Westpac Economics has updated its forecasts for the Reserve Bank of Australia (RBA) cash rate, now anticipating it will remain unchanged throughout 2026. According to economist Luci Ellis, the RBA’s current hawkish stance seems to already account for recent temporary inflation increases. Westpac is one of Australia’s four major banks, providing a wide range of financial services to individuals and businesses. The bank operates across Australia, New Zealand, and parts of the Asia-Pacific region.

Ellis projects that inflation will gradually decline during 2026. However, the moderation is not expected to be rapid enough to trigger any monetary easing by the central bank.
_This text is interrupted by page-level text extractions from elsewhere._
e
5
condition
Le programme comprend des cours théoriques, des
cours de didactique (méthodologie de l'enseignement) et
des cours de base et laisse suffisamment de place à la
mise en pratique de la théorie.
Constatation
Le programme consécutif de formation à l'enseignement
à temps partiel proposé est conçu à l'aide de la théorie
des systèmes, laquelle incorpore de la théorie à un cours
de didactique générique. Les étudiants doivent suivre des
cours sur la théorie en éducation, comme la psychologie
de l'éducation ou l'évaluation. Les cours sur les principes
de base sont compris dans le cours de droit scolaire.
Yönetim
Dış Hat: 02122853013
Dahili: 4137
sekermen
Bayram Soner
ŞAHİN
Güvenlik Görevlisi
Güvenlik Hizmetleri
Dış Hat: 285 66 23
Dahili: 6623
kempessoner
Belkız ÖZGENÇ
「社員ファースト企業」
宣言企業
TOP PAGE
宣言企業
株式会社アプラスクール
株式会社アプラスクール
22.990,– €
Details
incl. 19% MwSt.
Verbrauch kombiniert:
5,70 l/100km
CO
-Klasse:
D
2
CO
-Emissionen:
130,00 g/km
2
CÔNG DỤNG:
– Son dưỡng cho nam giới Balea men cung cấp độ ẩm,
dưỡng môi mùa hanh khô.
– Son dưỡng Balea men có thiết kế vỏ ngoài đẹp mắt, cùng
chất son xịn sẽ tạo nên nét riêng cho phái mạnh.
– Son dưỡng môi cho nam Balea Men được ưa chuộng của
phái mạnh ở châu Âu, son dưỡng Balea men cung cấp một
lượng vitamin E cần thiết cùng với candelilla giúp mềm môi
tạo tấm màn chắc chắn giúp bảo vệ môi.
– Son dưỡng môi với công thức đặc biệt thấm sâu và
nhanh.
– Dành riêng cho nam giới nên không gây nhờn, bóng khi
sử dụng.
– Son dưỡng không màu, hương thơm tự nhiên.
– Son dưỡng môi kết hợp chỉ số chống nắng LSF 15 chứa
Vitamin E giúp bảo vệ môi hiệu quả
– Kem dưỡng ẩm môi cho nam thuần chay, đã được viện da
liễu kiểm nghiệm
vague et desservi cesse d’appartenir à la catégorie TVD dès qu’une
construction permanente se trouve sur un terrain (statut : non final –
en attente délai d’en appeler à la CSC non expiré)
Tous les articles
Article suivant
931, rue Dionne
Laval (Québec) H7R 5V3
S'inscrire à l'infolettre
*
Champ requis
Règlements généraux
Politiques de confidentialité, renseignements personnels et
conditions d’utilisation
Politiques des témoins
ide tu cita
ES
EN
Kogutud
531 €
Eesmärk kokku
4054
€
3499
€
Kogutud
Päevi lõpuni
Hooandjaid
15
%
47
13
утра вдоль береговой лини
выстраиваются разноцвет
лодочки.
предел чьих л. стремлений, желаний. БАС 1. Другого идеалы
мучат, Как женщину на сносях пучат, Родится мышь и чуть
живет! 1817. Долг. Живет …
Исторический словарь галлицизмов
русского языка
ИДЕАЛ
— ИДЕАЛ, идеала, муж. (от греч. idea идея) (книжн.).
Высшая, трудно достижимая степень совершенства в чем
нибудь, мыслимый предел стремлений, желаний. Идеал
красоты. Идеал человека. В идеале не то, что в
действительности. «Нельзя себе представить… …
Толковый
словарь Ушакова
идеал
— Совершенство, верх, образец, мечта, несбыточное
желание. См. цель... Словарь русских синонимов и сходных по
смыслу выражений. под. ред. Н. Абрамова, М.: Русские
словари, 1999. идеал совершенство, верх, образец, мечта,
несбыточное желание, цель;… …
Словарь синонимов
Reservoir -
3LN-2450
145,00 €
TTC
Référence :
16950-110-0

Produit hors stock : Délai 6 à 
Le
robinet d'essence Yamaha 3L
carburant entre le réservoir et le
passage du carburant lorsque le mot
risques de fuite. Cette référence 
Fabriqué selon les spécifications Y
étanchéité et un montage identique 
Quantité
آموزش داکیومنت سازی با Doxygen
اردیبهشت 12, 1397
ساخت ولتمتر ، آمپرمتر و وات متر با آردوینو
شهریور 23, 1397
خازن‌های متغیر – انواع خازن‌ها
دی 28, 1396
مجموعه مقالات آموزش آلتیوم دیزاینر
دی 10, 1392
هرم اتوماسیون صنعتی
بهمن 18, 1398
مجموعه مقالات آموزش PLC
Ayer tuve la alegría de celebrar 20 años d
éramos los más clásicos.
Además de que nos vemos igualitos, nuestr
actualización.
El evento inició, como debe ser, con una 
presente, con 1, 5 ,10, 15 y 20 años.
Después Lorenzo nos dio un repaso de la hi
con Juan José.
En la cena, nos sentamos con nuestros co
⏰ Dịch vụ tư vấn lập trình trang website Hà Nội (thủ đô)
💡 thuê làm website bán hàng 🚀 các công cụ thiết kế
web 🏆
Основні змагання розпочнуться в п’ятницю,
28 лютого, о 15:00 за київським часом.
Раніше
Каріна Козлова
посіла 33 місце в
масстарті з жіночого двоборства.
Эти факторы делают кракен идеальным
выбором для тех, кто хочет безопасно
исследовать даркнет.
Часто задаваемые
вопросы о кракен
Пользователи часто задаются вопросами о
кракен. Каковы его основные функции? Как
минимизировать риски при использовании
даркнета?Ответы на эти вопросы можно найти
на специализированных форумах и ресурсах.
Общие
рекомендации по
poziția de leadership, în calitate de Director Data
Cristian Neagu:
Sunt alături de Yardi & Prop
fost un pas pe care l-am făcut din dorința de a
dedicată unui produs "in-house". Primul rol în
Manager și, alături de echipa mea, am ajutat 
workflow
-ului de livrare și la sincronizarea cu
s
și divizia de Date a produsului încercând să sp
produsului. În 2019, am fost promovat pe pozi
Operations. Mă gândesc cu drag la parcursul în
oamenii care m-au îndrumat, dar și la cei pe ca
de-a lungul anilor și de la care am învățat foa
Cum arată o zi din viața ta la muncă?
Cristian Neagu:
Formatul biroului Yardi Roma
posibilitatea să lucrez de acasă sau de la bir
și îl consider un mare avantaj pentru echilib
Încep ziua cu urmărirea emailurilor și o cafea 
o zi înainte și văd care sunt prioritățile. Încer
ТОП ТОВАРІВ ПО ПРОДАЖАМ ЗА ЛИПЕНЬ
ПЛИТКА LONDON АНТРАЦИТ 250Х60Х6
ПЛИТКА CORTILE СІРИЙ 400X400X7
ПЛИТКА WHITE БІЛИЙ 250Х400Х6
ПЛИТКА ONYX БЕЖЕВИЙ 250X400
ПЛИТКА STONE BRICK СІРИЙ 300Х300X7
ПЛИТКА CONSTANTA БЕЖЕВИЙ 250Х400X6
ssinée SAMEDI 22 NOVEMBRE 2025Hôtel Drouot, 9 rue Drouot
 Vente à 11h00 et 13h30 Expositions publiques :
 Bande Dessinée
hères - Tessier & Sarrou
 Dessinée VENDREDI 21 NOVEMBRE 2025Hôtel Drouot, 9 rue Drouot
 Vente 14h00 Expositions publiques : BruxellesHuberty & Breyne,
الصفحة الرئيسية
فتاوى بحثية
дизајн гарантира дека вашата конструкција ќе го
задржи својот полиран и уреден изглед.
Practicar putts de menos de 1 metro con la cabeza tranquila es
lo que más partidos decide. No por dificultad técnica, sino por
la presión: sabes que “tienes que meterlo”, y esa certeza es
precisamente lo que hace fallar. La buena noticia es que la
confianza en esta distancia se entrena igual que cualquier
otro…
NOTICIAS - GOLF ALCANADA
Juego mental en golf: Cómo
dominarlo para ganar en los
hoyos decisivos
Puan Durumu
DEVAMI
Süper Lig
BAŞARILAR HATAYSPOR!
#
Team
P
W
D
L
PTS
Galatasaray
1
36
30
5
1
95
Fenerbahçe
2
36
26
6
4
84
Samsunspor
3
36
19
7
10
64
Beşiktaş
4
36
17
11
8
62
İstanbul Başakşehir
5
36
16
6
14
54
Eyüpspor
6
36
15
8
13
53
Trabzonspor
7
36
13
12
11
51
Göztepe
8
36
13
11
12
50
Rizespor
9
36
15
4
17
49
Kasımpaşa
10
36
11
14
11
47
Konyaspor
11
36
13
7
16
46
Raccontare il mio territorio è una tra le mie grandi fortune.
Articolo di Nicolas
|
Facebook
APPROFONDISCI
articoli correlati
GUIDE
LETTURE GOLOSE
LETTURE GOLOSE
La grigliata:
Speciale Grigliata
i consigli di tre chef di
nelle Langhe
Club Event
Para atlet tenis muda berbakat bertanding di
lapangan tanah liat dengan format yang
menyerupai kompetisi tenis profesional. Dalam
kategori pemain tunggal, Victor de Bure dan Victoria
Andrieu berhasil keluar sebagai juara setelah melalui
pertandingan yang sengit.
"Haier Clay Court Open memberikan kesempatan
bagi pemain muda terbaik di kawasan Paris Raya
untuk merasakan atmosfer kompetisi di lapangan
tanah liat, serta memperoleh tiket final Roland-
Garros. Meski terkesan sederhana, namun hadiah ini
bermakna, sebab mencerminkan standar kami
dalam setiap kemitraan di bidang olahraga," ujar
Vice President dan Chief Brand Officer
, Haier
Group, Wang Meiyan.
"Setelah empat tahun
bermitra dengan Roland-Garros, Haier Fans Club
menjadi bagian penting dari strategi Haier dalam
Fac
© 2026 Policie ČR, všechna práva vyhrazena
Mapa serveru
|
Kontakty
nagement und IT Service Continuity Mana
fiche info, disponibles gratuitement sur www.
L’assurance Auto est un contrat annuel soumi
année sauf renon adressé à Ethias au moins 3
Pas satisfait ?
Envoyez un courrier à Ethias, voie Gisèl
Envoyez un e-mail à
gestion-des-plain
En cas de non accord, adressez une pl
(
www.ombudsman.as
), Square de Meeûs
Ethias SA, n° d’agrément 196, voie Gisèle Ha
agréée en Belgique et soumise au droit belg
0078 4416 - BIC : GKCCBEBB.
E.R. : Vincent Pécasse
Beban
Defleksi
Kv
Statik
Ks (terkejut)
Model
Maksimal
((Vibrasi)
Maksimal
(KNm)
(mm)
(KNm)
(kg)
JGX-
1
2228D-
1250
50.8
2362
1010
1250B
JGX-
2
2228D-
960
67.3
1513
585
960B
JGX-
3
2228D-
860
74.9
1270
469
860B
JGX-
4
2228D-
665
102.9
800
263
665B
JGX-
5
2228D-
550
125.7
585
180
Westpac foresees the potential for rate cuts to commence in February and May of 2027, provided that the broader economic outlook remains consistent with current forecasts.

Despite the current outlook, Ellis noted that risks persist on both sides of the equation. A significant weakening of the labour market could lead to earlier-than-anticipated rate cuts. Conversely, further unexpected increases in inflation could prompt a near-term rate hike, although Westpac considers this scenario to be relatively improbable.

Ellis suggested that any tightening of monetary policy would likely necessitate a downward revision of growth, inflation, and labour market forecasts. Such a scenario could also potentially lead to a policy reversal sometime in 2027, should economic conditions warrant a change in course.